→ **What you should do**:
Convert the lines below into a JSON list of strings with one string per line. Skip blank lines and leave out the pictures.

Quiz items based on charts
◆ ◆ ◆ ◆
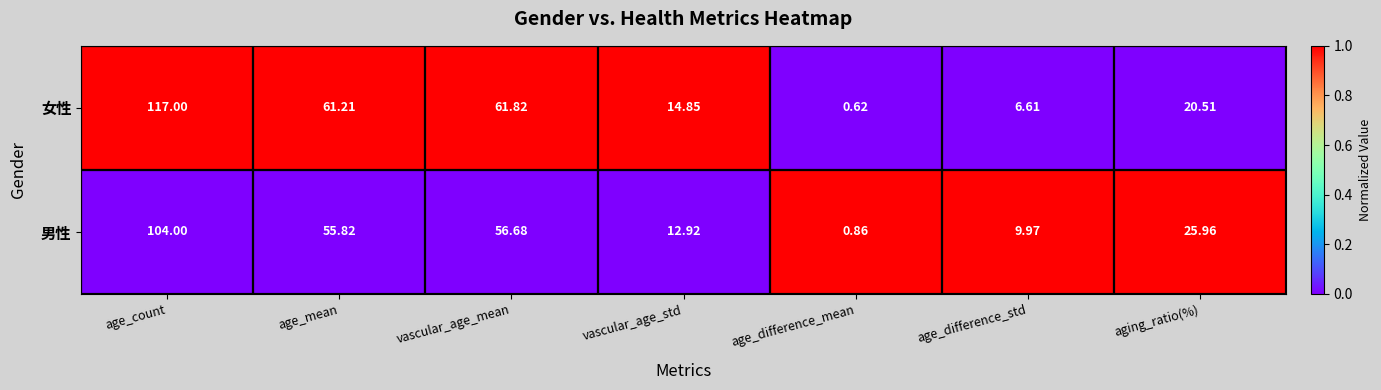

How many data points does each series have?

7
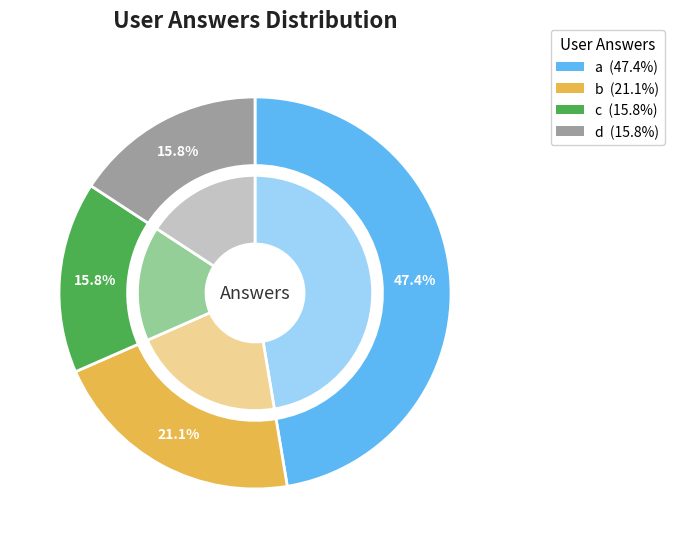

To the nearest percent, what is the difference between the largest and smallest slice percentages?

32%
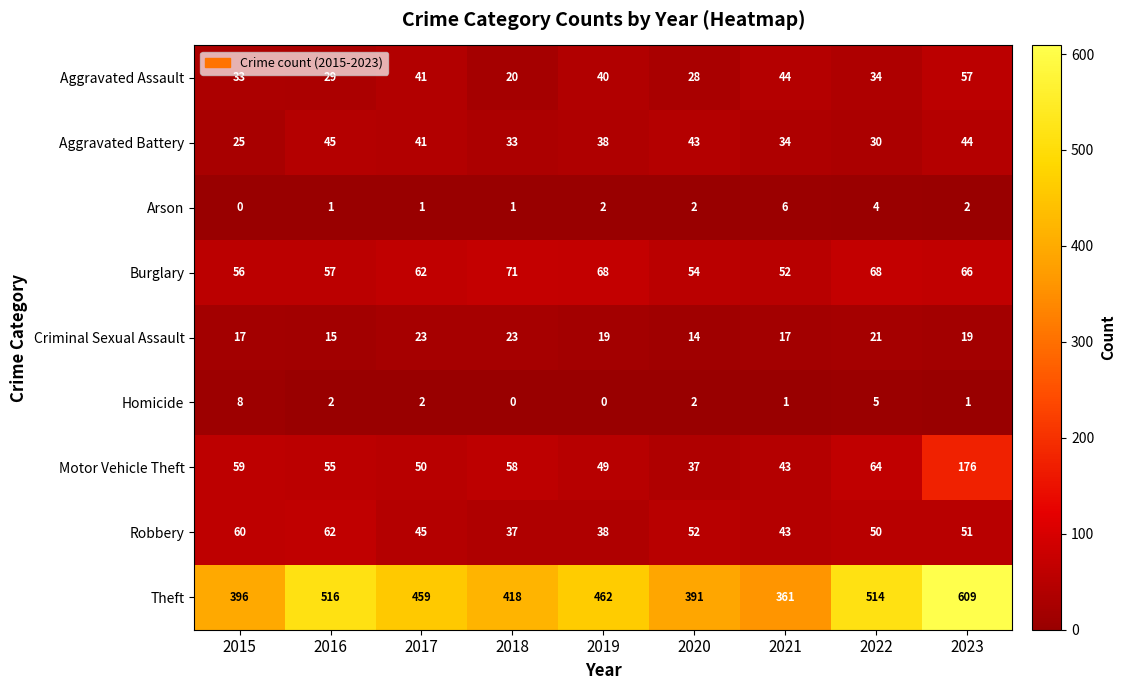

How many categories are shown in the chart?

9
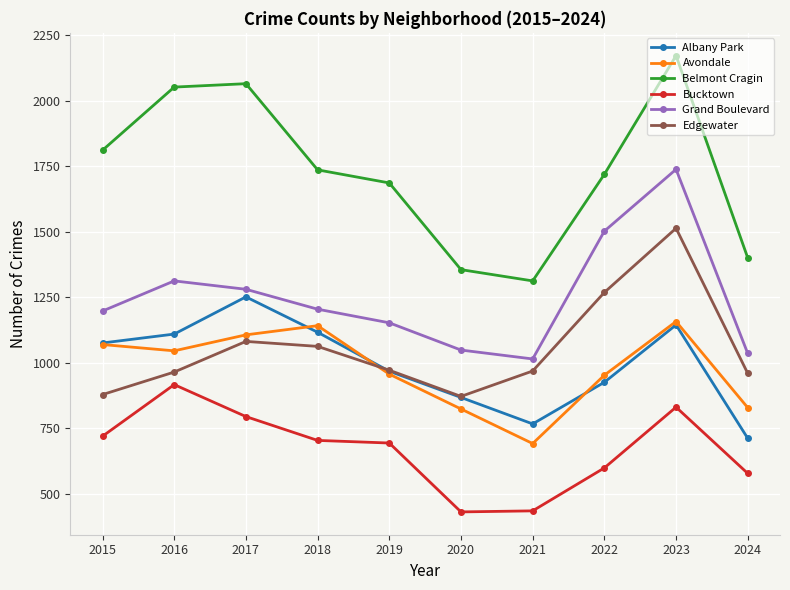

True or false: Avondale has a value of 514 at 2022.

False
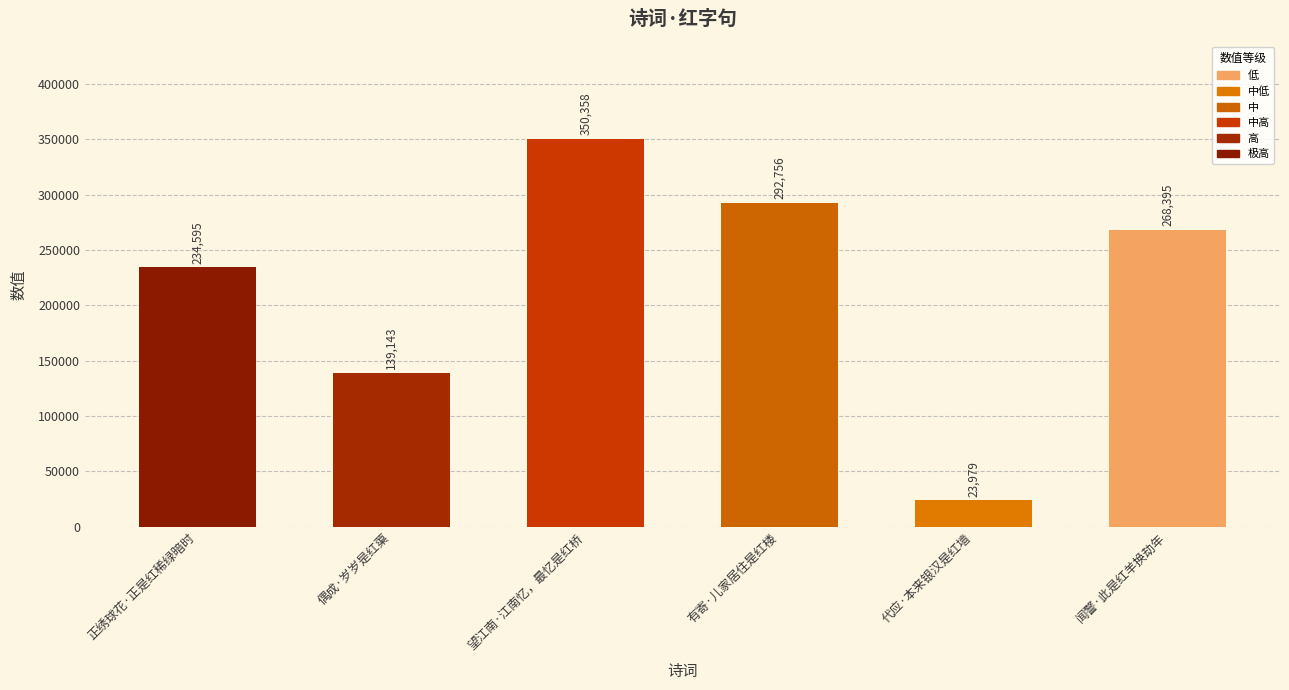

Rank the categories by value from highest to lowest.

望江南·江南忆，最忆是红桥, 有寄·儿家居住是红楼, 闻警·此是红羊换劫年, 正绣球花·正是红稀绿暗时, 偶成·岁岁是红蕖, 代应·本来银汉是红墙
◆ ◆ ◆ ◆
→ **Answer box**:
[
  "How many data points does each series have?",
  "7",
  "To the nearest percent, what is the difference between the largest and smallest slice percentages?",
  "32%",
  "How many categories are shown in the chart?",
  "9",
  "True or false: Avondale has a value of 514 at 2022.",
  "False",
  "Rank the categories by value from highest to lowest.",
  "望江南·江南忆，最忆是红桥, 有寄·儿家居住是红楼, 闻警·此是红羊换劫年, 正绣球花·正是红稀绿暗时, 偶成·岁岁是红蕖, 代应·本来银汉是红墙"
]